肥胖导致胰腺的脂肪浸润, 随着肥胖的进展, 储存多余能量的脂肪细胞发生肥大和增生, 当循环中甘油三酯及游离脂肪酸(free fatty acids, FFAs)的水平超过脂肪组织的代谢能力时, 即可能作为异位脂肪而沉积在非脂肪组织, 如骨骼肌、肝脏、心脏、胰腺等, 而胰腺则是对脂肪沉积更加易感的器官[57]. 持续、过度的脂质沉积导致了β细胞功能障碍及胰岛素分泌障碍. 导致胰腺脂肪堆积的可能机制为: (1)腺泡细胞死亡, 继之以脂肪组织替代; (2)与过度能量平衡相关的细胞内甘油三酯堆积[4,6].

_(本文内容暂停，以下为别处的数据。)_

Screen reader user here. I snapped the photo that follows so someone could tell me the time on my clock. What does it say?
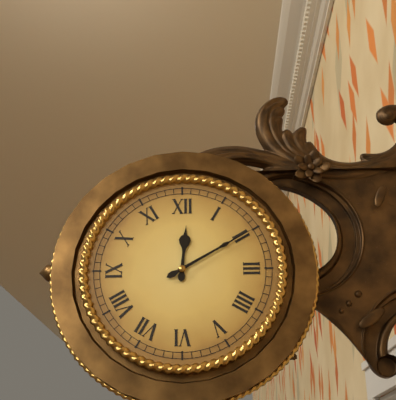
12:10
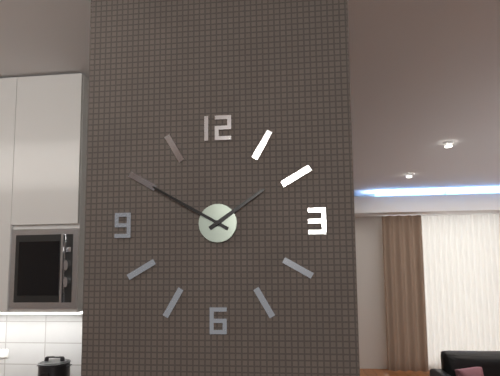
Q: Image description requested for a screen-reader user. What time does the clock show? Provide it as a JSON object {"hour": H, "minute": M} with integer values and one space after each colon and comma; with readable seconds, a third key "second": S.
{"hour": 1, "minute": 50}
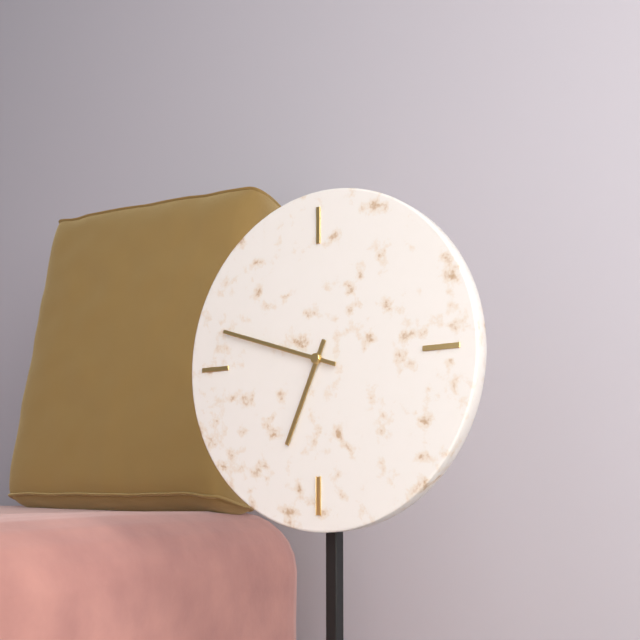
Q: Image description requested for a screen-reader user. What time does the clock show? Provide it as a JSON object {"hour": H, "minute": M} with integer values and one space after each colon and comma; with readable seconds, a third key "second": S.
{"hour": 6, "minute": 48}
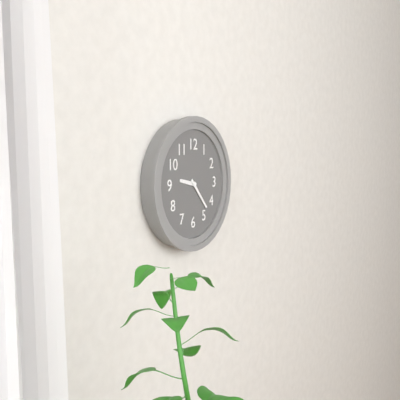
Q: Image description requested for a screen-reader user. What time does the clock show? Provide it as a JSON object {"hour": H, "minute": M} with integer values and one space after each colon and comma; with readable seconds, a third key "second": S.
{"hour": 9, "minute": 23}
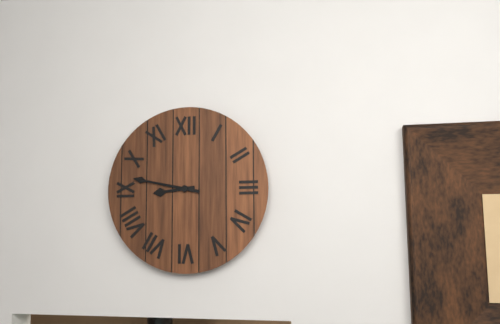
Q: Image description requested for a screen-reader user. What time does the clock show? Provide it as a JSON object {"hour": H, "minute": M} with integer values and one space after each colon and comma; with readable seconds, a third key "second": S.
{"hour": 8, "minute": 47}
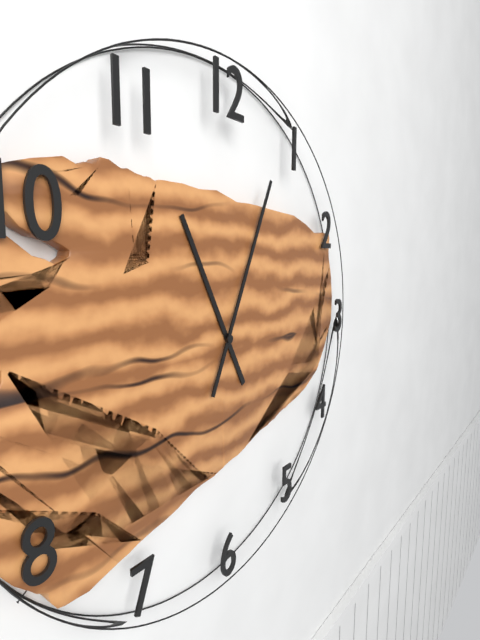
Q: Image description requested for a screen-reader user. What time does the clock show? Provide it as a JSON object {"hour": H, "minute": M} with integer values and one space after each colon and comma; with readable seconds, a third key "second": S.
{"hour": 11, "minute": 4}
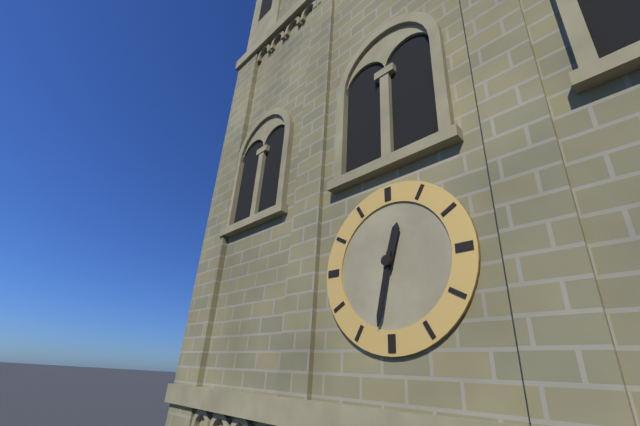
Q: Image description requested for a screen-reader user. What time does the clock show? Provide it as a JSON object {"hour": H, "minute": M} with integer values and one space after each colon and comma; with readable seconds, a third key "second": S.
{"hour": 12, "minute": 32}
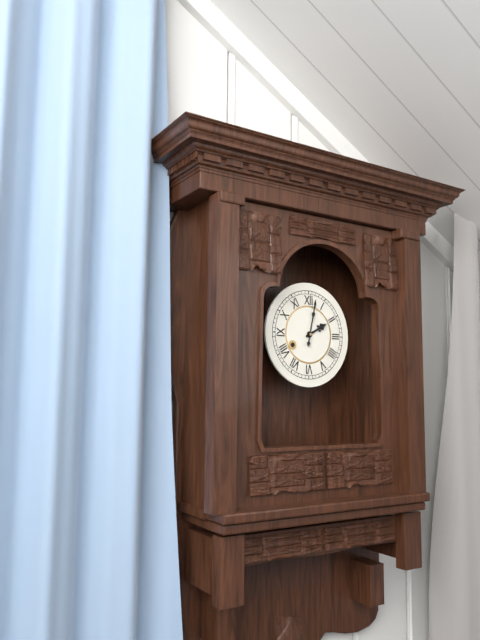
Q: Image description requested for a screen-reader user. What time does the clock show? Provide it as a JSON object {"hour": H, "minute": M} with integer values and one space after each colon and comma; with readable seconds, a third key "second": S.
{"hour": 2, "minute": 2}
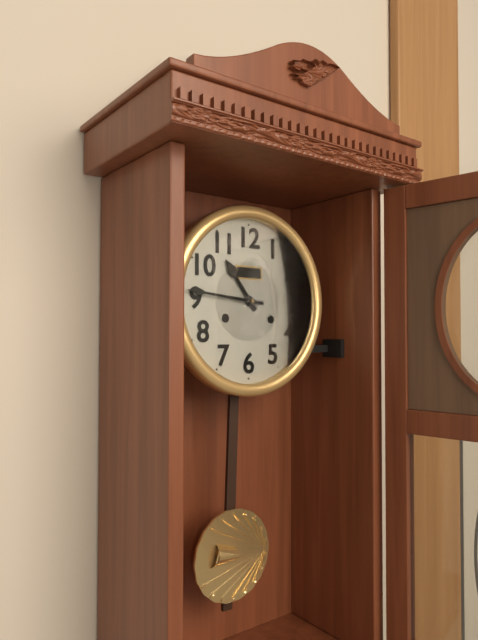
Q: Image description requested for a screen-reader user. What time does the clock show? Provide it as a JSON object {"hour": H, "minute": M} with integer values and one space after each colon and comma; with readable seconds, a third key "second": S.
{"hour": 10, "minute": 46}
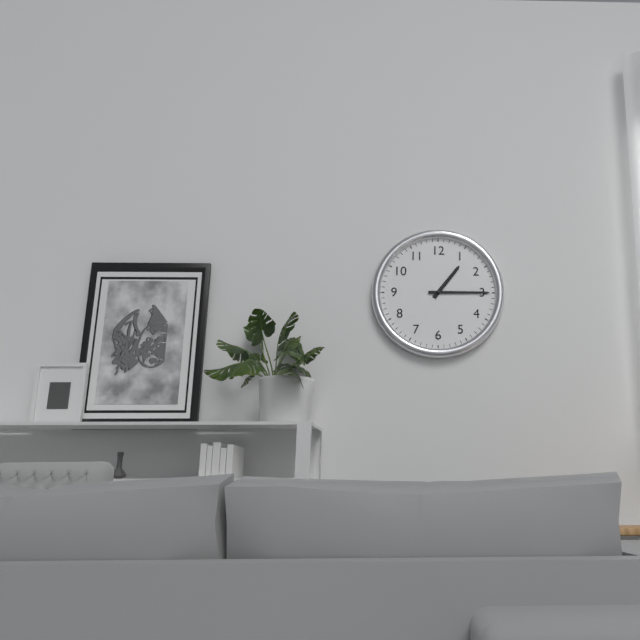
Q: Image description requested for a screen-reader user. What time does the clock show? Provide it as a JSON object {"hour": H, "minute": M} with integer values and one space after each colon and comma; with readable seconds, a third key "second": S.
{"hour": 1, "minute": 15}
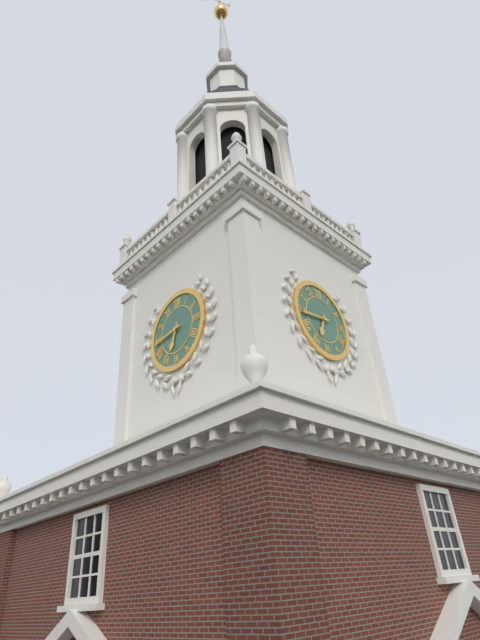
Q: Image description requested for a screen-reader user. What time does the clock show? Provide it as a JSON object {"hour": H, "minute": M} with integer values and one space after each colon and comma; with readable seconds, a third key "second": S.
{"hour": 6, "minute": 44}
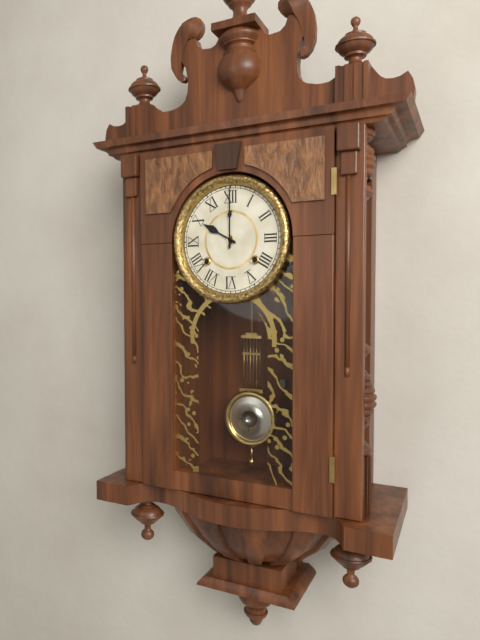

VAT可能是肝脏及胰腺脂肪变发展中的一个重要致病因素, 而且已被证实为导致术后胰瘘的危险因素. VAT的内分泌比较活跃, 产生和释放大量细胞因子及促炎因子, 脂肪因子包括瘦素和脂联素, 细胞因子包括TNF-α、IL-6及单核细胞趋化蛋白-1, 巨噬细胞产生IL-1b及髓过氧化物酶[58], 由此, 一种组织的促炎状态建立起来, 进一步促进IR的形成、以及甘油三酯脂解, 从而释放更多的FFAs进入循环及远端器官组织的异位脂肪沉积, 形成一种恶性循环. FFAs以Toll样受体4(TLR-4)依赖的方式介导内脏脂肪细胞的炎症[58]. 也有学者提出, 与肝脏内甘油三酯沉积有所不同, FP在组织学上以脂肪细胞数量增多为特征[59,60]. 肥胖大鼠的胰腺中促炎细胞因子如TNF-α、IL-1β水平升高[61].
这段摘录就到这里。